Task -
Scan the entries that follow for the word "read", then report every line in which it appears.

"""

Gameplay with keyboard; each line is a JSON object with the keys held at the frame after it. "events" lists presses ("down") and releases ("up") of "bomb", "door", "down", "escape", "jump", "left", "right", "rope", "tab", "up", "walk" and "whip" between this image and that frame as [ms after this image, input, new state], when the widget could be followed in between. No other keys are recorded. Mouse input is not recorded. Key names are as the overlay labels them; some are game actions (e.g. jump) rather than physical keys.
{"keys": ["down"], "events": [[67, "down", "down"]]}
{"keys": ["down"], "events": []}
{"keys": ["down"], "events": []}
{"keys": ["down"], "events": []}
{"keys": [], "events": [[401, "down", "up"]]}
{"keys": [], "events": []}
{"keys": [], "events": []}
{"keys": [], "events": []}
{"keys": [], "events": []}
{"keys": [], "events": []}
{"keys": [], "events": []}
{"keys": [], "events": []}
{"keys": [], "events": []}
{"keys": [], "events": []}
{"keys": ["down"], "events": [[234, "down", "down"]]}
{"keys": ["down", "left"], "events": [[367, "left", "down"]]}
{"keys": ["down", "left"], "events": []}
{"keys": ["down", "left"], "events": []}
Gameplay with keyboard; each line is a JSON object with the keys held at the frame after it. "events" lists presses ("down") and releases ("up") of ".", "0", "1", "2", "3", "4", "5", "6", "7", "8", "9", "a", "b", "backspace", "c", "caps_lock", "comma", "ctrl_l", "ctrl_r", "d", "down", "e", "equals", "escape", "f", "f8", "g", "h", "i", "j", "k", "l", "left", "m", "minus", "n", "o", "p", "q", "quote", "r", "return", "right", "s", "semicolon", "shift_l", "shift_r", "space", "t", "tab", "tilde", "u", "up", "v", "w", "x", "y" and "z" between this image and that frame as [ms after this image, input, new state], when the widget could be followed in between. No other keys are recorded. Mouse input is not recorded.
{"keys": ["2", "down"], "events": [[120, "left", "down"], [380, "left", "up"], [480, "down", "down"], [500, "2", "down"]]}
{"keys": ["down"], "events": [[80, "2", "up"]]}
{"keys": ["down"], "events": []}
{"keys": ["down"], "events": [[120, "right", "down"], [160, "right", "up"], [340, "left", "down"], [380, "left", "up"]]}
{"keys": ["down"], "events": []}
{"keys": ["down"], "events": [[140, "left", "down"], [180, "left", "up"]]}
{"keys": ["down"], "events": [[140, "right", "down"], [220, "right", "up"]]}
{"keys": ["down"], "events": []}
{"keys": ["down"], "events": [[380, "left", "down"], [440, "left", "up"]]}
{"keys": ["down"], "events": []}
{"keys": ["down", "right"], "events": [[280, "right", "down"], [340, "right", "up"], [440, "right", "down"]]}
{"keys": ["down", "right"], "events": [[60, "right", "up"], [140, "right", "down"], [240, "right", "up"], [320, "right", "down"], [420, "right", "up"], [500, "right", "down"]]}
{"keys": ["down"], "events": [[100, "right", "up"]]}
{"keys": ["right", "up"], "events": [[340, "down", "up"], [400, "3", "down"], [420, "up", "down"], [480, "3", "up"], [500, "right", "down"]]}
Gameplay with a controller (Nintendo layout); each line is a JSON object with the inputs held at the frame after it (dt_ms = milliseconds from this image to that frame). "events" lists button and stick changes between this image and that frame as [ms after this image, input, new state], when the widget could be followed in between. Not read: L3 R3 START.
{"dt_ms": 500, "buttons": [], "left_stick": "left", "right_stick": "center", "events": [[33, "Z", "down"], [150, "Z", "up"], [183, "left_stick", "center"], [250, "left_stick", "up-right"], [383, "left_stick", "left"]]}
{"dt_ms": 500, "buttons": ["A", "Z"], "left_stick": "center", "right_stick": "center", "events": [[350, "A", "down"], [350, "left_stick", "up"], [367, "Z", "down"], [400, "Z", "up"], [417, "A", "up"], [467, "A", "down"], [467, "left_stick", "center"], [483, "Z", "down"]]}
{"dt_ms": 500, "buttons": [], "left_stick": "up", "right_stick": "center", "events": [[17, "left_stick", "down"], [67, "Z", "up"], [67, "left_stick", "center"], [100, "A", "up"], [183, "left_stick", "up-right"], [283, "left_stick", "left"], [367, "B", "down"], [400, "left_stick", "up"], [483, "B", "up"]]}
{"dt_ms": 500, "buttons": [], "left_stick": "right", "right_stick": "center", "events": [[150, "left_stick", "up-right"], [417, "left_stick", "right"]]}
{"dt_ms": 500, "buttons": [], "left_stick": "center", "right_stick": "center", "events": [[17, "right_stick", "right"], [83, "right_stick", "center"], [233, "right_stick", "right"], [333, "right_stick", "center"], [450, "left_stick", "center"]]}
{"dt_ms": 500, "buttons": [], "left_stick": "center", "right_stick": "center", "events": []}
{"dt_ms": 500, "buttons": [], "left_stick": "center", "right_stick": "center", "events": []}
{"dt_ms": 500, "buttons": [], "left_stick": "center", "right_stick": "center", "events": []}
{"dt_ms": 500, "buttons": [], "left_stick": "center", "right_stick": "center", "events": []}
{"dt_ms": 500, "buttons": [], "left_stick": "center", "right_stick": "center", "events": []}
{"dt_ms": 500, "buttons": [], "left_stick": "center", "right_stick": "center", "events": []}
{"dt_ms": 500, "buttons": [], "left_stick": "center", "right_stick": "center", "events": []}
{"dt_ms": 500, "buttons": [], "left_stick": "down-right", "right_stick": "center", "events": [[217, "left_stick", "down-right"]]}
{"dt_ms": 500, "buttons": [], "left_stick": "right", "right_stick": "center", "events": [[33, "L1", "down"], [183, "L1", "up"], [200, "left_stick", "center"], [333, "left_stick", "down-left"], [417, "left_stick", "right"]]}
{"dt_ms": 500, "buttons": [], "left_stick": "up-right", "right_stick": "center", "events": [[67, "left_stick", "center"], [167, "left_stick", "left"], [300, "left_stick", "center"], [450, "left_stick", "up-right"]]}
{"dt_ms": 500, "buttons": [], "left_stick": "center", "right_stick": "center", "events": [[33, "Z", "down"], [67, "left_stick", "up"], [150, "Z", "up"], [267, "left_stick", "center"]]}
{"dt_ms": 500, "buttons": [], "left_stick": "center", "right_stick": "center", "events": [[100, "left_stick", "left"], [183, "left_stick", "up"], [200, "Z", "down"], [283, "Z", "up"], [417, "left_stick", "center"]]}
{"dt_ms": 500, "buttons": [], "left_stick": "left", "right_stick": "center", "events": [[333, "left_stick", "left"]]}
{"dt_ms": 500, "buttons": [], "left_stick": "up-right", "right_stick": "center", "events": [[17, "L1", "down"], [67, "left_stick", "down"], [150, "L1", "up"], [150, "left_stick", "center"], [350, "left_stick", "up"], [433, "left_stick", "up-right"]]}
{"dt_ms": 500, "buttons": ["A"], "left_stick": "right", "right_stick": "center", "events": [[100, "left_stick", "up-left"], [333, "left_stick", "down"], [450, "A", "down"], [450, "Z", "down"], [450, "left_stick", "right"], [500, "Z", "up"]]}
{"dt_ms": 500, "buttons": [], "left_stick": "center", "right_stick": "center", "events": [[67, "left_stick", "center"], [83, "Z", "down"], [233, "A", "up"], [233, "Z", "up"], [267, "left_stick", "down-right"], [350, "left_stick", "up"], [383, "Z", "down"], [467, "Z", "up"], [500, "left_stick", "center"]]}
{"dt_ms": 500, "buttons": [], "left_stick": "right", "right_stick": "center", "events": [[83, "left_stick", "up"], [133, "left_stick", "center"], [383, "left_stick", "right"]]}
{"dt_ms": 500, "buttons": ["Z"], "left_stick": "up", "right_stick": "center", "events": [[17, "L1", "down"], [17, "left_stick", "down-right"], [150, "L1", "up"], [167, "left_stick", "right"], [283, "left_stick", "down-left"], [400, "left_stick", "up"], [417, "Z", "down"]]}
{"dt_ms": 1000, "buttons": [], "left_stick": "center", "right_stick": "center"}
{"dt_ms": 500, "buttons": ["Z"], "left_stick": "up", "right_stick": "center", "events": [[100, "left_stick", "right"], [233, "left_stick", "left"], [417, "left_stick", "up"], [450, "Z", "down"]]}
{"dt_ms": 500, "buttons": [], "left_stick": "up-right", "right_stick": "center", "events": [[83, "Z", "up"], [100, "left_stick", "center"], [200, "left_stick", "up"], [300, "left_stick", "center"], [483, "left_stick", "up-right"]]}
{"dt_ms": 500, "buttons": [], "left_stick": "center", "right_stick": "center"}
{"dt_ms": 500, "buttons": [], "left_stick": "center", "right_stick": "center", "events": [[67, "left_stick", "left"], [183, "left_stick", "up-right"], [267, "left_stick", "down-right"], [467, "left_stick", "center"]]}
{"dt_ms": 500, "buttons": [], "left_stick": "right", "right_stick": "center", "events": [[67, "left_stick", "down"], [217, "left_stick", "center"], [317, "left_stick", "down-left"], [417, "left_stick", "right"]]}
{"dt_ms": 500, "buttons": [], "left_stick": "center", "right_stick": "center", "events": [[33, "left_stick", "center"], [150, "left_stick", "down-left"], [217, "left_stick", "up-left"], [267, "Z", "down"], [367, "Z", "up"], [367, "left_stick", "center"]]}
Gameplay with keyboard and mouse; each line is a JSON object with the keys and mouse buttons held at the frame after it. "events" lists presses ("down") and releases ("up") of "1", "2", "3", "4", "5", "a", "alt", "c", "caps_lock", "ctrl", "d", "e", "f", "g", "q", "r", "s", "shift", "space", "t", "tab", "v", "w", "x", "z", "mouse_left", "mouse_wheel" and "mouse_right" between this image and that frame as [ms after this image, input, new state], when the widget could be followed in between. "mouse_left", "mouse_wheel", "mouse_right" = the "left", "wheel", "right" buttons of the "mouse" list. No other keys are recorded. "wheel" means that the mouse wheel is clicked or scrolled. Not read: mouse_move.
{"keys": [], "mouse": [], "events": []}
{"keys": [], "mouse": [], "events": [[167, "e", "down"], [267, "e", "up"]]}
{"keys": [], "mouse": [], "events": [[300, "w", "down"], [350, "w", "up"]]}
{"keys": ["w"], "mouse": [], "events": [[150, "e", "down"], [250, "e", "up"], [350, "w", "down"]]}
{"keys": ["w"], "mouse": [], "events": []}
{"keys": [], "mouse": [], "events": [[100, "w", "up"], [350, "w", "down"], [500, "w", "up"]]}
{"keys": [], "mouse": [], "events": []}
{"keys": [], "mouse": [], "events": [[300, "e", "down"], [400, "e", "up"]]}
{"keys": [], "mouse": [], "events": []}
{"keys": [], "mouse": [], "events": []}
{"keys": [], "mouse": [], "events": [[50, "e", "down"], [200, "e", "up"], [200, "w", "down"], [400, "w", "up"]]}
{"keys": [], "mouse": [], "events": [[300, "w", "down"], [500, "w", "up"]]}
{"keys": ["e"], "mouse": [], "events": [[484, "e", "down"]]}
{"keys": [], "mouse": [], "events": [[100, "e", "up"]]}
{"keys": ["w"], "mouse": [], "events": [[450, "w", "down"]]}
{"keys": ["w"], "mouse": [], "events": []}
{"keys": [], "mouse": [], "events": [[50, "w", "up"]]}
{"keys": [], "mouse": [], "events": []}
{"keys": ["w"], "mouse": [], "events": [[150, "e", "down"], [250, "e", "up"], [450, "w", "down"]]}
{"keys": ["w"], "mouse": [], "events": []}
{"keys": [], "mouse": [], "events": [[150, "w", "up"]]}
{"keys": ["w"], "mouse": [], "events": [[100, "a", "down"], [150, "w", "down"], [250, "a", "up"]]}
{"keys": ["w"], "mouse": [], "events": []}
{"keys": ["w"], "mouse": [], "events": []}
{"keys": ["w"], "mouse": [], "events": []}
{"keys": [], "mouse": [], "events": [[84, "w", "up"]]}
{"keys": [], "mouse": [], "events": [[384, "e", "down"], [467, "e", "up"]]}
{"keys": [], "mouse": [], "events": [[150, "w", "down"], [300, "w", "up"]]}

"""

Exercise answer -
Gameplay with a controller (Nintendo layout); each line is a JSON object with the inputs held at the frame after it (dt_ms = milliseconds from this image to that frame). "events" lists button and stick changes between this image and that frame as [ms after this image, input, new state], when the widget could be followed in between. Not read: L3 R3 START.
Gameplay with keyboard and mouse; each line is a JSON object with the keys and mouse buttons held at the frame after it. "events" lists presses ("down") and releases ("up") of "1", "2", "3", "4", "5", "a", "alt", "c", "caps_lock", "ctrl", "d", "e", "f", "g", "q", "r", "s", "shift", "space", "t", "tab", "v", "w", "x", "z", "mouse_left", "mouse_wheel" and "mouse_right" between this image and that frame as [ms after this image, input, new state], when the widget could be followed in between. "mouse_left", "mouse_wheel", "mouse_right" = the "left", "wheel", "right" buttons of the "mouse" list. No other keys are recorded. "wheel" means that the mouse wheel is clicked or scrolled. Not read: mouse_move.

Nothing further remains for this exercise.